--- Goal of the exercise ---
In the listing below, how many lines contain the string "Fairtrade"? Reply with the number only.

--- Information given ---
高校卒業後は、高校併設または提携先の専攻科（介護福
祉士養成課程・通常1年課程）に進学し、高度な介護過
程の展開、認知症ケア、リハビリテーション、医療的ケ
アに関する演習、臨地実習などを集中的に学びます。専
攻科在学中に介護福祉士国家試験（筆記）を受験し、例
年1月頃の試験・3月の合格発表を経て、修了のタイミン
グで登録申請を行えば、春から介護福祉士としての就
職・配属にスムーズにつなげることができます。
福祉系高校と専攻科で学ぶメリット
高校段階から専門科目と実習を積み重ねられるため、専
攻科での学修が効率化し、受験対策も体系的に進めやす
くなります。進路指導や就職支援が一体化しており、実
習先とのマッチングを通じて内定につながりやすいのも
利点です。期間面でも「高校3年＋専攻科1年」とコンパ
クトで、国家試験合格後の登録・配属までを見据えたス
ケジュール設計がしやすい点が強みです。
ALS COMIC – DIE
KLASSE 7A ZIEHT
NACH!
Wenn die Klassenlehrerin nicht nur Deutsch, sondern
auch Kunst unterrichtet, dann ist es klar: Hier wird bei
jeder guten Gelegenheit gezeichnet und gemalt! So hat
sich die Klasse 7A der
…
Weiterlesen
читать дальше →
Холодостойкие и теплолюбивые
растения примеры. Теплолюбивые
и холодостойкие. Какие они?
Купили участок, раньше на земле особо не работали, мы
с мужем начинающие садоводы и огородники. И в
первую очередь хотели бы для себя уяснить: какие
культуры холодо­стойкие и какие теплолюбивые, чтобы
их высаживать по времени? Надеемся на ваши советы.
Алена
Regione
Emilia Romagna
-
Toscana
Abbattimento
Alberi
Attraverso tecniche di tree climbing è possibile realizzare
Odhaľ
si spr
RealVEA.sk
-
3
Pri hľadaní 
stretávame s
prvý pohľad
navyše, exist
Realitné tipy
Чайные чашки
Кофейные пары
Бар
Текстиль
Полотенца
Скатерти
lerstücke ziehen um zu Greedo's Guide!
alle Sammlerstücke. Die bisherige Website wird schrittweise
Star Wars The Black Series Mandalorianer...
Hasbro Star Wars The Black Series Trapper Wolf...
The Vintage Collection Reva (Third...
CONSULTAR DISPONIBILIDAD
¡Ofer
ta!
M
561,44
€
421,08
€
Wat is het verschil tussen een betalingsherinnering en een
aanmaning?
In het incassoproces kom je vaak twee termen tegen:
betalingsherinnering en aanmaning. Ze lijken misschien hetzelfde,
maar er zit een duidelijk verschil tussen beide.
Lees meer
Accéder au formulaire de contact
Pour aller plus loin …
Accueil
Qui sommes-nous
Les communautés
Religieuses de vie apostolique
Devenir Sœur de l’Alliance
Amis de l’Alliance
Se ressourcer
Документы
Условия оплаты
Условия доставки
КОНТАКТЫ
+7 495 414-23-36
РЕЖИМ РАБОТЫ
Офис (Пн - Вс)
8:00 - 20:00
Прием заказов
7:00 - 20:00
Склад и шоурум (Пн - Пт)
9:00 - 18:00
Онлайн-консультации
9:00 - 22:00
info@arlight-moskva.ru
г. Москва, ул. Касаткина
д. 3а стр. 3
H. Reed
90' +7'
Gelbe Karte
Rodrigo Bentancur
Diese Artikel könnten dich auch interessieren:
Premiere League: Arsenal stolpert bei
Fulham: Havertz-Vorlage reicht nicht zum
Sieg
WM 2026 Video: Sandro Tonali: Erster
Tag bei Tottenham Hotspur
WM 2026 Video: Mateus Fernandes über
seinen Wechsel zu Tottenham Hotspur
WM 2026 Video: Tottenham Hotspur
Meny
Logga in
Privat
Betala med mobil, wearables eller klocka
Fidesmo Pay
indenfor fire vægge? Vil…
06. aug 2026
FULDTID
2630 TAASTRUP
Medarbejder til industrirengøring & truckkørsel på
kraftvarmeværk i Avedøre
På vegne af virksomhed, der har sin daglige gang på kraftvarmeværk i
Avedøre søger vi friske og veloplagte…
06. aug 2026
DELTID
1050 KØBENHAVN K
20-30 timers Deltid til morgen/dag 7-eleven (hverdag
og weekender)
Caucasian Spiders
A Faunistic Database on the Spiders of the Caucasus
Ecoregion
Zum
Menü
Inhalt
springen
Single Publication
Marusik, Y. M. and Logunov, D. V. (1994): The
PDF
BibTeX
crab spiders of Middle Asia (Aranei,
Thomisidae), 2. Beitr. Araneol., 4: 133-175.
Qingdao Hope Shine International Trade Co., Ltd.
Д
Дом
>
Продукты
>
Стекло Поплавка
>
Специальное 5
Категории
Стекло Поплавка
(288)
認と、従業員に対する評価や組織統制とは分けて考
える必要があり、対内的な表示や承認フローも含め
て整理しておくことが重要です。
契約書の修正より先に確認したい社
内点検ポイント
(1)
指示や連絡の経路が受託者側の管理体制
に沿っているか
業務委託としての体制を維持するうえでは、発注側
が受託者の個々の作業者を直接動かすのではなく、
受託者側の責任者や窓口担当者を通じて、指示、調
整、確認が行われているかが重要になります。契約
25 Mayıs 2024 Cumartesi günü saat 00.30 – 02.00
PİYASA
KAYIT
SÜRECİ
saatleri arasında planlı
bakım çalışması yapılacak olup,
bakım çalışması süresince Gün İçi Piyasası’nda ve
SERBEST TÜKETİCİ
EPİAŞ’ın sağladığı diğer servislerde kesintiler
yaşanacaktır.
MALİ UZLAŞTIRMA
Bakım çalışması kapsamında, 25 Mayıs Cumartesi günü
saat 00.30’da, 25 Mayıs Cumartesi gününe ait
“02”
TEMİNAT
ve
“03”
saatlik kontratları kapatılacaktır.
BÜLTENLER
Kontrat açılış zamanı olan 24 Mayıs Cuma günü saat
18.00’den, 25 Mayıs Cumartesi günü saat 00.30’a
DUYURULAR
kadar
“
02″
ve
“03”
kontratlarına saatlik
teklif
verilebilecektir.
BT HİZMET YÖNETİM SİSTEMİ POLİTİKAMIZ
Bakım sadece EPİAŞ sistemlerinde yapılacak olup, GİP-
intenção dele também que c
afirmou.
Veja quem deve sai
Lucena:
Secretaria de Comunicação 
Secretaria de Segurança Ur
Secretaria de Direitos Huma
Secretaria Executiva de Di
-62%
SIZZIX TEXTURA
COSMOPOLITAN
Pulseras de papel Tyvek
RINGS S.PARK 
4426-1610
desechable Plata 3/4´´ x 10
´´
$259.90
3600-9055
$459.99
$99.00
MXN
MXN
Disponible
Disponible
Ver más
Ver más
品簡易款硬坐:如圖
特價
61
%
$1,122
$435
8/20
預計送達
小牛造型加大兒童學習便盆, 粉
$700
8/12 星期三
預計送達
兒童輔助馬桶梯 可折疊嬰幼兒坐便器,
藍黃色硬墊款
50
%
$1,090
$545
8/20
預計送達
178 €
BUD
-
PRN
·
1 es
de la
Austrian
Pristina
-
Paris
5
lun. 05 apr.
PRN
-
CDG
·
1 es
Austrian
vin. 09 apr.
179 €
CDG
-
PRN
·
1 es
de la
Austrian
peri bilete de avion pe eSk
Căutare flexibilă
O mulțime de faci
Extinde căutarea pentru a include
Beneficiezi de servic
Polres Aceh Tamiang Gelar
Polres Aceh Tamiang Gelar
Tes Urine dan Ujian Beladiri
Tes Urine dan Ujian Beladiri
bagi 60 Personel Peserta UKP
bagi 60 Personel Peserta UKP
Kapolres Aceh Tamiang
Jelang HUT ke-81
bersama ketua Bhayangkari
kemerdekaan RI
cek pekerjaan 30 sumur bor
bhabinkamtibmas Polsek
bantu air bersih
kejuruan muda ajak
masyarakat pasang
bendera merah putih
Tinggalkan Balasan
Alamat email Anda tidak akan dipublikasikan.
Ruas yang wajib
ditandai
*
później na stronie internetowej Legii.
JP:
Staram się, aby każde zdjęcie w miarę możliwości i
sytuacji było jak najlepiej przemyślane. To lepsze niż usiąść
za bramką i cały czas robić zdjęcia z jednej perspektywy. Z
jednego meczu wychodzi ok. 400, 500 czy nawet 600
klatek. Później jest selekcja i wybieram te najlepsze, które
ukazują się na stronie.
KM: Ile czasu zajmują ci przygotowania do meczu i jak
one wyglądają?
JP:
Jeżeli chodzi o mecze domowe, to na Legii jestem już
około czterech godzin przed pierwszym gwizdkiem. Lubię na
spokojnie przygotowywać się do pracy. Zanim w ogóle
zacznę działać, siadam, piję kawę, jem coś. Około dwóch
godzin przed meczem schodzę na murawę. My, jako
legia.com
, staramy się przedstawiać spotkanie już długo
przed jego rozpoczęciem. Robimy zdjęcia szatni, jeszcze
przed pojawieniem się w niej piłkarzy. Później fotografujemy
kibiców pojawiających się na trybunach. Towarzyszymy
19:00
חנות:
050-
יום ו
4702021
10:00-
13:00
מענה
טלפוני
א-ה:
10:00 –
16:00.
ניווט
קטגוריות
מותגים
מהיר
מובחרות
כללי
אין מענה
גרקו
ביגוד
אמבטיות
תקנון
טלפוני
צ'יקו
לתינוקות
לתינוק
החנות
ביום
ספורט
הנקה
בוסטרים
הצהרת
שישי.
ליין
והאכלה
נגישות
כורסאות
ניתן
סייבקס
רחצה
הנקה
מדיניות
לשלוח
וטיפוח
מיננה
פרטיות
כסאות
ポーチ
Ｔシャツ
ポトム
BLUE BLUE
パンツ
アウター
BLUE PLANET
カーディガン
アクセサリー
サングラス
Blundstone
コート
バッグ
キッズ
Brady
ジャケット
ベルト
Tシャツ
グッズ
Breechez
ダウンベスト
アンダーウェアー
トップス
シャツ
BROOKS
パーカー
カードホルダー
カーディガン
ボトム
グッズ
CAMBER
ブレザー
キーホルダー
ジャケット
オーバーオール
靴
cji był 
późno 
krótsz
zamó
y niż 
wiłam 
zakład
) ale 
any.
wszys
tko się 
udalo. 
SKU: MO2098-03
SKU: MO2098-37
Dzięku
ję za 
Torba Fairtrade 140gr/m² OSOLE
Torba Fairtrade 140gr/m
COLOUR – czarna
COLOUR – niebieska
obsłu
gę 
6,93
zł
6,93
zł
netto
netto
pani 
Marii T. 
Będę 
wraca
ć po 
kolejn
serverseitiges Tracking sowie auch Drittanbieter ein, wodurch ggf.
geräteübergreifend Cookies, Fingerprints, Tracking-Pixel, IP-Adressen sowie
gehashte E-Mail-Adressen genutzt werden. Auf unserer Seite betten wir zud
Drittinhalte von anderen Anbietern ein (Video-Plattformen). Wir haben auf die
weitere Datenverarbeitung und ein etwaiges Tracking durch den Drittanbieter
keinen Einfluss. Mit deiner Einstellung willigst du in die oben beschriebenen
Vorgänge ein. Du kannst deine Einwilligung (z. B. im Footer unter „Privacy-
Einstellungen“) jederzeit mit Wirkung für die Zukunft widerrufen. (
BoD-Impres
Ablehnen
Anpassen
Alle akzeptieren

--- Answer box ---
2